GM foods are only suitable if they have had the gene spliced out of them and then the cells taken and modified to avoid the effects of the gene. If the gene is inserted into the plant it will have an impact on the plant’s development. It may be that the gene was only intended to be inserted into the plant in the laboratory not in the field. If the gene is from GM plants it will affect the animal or insect that consumes it. GM foods will not be suited to the area it will be fed in. Even if the food has been grown to be suitable, the animal that consumes it may not be suited to the area. GM foods do have to be assessed before use, in most cases before it is ever put into the field. This assessment is completed by a panel of experts known as the EFSA. The EFSA will also assess the health effects of GM foods and the environmental and economic effects.
Farmers in the UK do not have to feed their livestock GM foods. But the EFSA still advises caution because they still believe it is better to avoid GM foods as there is still a lack of knowledge about the effects of feeding GM foods to animals.

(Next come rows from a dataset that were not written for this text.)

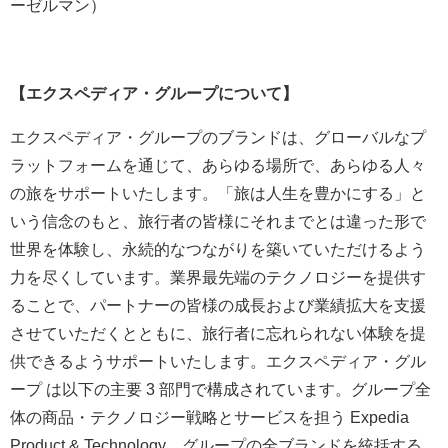
ーゼルマン）
【エクスペディア・グループについて】
エクスペディア・グループのブランドは、グローバルなプ
ラットフォームを通じて、あらゆる場所で、あらゆる人々
の旅をサポートいたします。「旅は人生を豊かにする」と
いう信念のもと、旅行者の皆様にそれまでとは違った形で
世界を体験し、永続的なつながりを築いていただけるよう
力を尽くしています。業界最先端のテクノロジーを提供す
ることで、パートナーの皆様の成長および業績拡大を支援
させていただくとともに、旅行者に忘れられない体験を提
供できるようサポートいたします。エクスペディア・グル
ープ は以下の主要 3 部門で構成されています。グループ全
体の商品・テクノロジー戦略とサービスを担う Expedia
Product & Technology。グループの全ブランドを統括する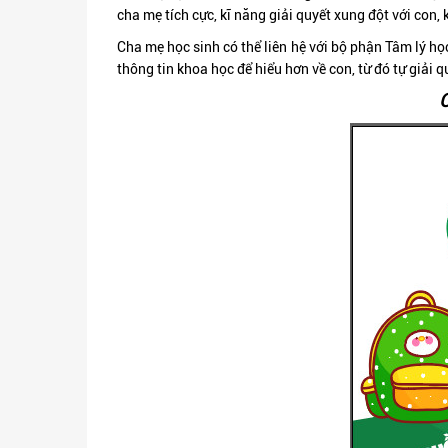
cha mẹ tích cực, kĩ năng giải quyết xung đột với con, 
Cha mẹ học sinh có thể liên hệ với bộ phận Tâm lý 
thông tin khoa học để hiểu hơn về con, từ đó tự giải 
C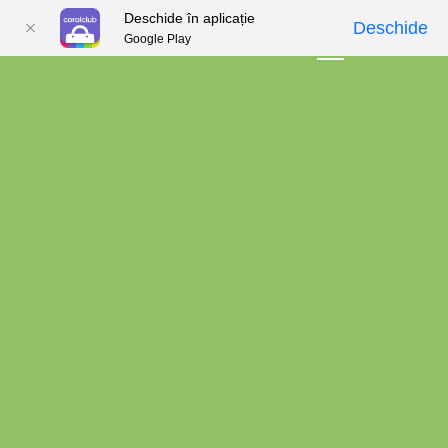
Deschide în aplicație
Deschide
Google Play
01
02
03
04
05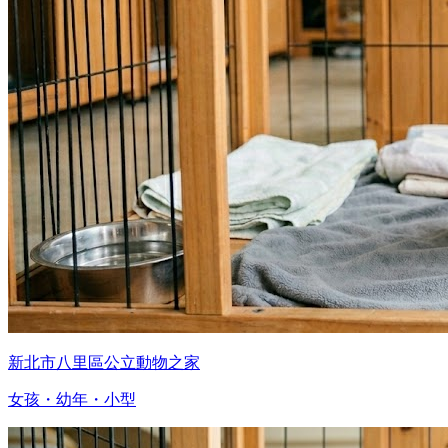
新北市八里區公立動物之家
女孩・幼年・小型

The EFSA will assess the impact of feeding GM foods in the farm.
If the EFSA’s assessment of the potential risks of GM foods have a recommendation for farmers who plan to feed their livestock GM foods it is that farmers should seek advice from a specialist veterinary science firm.
And finally here is the advice from the United Kingdom Environment Agency.
> Farmers must ensure that they use non-GM feed, such as hay or manure, instead of GM feed. They must consider environmental impacts and avoid disturbing the plants. There are restrictions on using GM crops in the environment, so farmers should avoid GM crops wherever possible.
> Farmers who have not yet planted GM crops should seek advice from an environmental firm before doing so, as planting GM crops may increase their risk of pest or disease issues. They should also consider whether it is worth continuing to grow GM crops, as this use may increase the risk of pests damaging their crops and harming their cash flow.